RECORDS SHOWN:
---

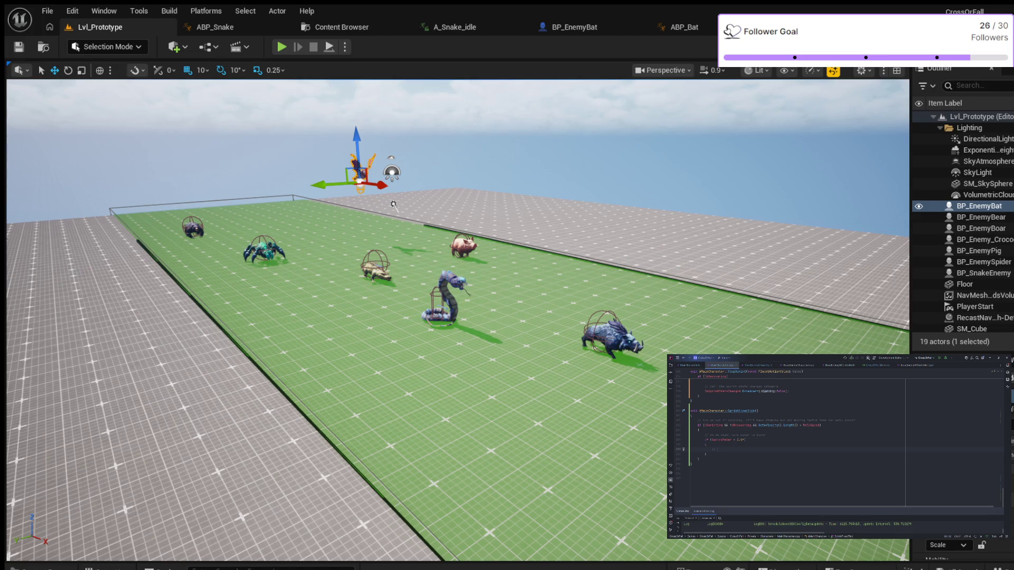
# Add the drain comment, the FMath::Max stamina subtraction, and an if (stamina <= 0) block setting bRecovering = true
pyautogui.write('ain')
pyautogui.press('Return')
pyautogui.press('ctrl+z')
pyautogui.write('if (S')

---

Only the pictures stay behind; copy everything else in the records above exactly.

ANSWER BOX:
# Add the drain comment, the FMath::Max stamina subtraction, and an if (stamina <= 0) block setting bRecovering = true
pyautogui.write('ain')
pyautogui.press('Return')
pyautogui.press('ctrl+z')
pyautogui.write('if (S')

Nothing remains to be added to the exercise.